'''

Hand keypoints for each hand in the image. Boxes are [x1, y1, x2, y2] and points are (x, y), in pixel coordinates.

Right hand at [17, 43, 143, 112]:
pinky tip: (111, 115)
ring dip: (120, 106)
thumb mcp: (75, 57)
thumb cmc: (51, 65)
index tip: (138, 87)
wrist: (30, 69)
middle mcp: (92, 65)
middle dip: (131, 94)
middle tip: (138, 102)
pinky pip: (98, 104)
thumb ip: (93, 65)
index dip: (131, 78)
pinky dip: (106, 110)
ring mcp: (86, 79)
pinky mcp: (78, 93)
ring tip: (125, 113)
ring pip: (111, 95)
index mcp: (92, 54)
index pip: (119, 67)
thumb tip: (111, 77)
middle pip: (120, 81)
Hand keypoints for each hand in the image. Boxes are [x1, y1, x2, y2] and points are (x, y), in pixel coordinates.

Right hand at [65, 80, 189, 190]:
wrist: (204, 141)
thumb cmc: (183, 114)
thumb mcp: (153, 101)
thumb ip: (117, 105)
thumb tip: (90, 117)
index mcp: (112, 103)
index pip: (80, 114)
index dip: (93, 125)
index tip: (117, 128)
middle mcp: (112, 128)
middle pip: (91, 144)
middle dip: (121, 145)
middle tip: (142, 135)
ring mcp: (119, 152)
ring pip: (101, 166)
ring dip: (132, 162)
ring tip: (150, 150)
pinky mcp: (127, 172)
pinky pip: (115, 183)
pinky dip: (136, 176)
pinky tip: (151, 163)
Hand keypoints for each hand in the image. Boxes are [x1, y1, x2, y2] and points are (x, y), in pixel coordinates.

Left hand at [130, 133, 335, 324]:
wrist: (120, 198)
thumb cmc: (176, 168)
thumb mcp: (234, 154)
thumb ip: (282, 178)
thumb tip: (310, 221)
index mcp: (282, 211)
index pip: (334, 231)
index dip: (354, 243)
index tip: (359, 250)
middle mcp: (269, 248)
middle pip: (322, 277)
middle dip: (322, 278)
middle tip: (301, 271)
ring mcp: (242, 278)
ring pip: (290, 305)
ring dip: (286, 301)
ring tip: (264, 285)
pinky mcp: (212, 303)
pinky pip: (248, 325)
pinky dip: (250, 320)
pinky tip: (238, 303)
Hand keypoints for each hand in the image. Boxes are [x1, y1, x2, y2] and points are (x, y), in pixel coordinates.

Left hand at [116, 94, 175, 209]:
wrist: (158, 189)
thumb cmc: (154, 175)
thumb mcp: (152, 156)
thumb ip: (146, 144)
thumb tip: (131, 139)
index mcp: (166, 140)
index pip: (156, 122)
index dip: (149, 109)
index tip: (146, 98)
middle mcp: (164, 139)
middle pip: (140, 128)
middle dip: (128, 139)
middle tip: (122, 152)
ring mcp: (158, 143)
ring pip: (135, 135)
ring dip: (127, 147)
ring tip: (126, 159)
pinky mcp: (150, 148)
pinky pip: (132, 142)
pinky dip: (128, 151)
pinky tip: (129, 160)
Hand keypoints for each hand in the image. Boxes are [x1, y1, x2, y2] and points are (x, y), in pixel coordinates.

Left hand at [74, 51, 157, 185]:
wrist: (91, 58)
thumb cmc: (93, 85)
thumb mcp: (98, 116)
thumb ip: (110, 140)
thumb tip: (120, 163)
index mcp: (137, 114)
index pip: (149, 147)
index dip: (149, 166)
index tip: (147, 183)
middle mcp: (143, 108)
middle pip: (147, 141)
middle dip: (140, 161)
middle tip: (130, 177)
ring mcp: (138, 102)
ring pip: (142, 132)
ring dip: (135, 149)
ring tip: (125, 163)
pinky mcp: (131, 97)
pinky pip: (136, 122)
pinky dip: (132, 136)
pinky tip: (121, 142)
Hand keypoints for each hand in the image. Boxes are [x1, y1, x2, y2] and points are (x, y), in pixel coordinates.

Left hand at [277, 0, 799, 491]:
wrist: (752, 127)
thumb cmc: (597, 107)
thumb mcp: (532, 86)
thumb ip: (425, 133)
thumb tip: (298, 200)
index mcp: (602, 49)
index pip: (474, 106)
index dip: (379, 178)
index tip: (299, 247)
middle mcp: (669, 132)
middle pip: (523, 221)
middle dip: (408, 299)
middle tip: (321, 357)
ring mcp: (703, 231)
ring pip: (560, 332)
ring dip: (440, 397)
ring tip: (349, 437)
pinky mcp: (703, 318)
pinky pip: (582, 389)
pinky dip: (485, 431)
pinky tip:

'''

- [ABOUT THIS TASK]: Look back at the data above. Transcribe exactly the lines starting at the line that contains "index mcp: (112, 103)" and ending at the line that contains "pinky tip: (238, 303)".

- [ANSWER TO THE PROBLEM]:
index mcp: (112, 103)
index pip: (80, 114)
index dip: (93, 125)
index tip: (117, 128)
middle mcp: (112, 128)
middle pip: (91, 144)
middle dip: (121, 145)
middle tip: (142, 135)
ring mcp: (119, 152)
ring pip: (101, 166)
ring dip: (132, 162)
ring tip: (150, 150)
pinky mcp: (127, 172)
pinky pip: (115, 183)
pinky dip: (136, 176)
pinky tip: (151, 163)
Hand keypoints for each hand in the image. Boxes are [x1, y1, x2, y2] and points are (x, y), in pixel coordinates.

Left hand at [130, 133, 335, 324]:
wrist: (120, 198)
thumb cmc: (176, 168)
thumb mcp: (234, 154)
thumb ip: (282, 178)
thumb tip: (310, 221)
index mcp: (282, 211)
index pip: (334, 231)
index dip: (354, 243)
index tip: (359, 250)
middle mcp: (269, 248)
middle pip: (322, 277)
middle dip: (322, 278)
middle tip: (301, 271)
ring mcp: (242, 278)
ring pip: (290, 305)
ring dip: (286, 301)
ring tip: (264, 285)
pinky mcp: (212, 303)
pinky pip: (248, 325)
pinky dip: (250, 320)
pinky tip: (238, 303)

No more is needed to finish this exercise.